==== Input for this task
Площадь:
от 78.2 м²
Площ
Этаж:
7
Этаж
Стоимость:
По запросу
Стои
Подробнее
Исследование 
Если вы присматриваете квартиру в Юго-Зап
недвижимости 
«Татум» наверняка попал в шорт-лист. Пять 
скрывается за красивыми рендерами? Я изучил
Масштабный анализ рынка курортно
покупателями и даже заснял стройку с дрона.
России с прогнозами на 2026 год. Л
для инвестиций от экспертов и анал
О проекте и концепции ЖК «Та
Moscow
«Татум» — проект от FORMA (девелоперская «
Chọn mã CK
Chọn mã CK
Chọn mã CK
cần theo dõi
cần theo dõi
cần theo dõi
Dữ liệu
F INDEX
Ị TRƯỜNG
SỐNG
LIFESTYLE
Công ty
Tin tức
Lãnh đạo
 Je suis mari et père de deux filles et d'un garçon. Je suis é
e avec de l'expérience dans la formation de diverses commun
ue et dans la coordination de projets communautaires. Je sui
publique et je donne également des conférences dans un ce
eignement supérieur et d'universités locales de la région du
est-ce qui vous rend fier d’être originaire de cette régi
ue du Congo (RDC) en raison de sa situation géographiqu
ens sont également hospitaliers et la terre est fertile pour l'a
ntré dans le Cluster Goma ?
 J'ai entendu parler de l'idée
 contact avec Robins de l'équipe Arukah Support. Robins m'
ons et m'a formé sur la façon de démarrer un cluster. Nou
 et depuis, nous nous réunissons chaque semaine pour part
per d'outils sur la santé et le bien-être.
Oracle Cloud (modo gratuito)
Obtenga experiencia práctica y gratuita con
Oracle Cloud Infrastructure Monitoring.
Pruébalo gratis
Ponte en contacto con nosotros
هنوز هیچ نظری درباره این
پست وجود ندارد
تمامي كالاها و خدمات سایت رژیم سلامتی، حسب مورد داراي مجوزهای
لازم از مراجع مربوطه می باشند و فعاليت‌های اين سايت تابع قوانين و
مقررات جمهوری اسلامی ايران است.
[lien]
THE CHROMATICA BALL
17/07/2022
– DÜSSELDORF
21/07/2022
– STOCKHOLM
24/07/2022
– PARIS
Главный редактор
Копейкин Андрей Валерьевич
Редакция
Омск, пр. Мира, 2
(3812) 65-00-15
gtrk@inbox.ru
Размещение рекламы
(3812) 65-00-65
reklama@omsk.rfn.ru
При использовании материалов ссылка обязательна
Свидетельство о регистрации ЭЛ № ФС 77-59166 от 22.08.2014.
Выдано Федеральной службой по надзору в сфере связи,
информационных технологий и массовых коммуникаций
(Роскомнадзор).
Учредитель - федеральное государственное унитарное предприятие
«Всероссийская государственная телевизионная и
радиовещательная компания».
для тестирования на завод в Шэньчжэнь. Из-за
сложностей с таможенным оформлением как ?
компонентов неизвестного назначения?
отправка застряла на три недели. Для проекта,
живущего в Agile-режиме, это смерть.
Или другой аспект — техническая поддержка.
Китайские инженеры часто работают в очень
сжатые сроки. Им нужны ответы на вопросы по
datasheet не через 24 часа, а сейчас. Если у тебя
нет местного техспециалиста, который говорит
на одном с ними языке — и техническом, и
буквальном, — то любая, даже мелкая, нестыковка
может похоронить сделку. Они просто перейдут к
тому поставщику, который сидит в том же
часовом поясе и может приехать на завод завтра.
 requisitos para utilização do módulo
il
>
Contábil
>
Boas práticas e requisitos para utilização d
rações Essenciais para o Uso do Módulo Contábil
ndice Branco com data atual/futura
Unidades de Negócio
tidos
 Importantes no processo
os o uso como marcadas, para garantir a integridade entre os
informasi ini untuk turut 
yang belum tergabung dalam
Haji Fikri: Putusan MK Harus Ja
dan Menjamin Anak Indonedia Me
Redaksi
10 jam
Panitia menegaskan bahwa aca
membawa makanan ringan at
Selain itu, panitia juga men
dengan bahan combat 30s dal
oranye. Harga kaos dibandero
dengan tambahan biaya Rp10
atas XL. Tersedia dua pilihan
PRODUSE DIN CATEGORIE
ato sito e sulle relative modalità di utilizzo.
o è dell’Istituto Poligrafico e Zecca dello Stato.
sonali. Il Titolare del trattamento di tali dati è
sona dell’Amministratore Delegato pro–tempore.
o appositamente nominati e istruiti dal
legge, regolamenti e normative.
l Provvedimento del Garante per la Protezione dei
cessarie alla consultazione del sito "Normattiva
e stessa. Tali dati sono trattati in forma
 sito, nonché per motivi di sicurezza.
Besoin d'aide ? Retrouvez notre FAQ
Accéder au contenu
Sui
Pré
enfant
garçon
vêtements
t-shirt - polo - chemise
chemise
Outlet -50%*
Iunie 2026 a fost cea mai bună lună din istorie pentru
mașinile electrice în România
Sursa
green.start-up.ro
========
» Action item
The result should be every line that contains "utilização", copied from the entries.

» Answer section
 requisitos para utilização do módulo
Boas práticas e requisitos para utilização d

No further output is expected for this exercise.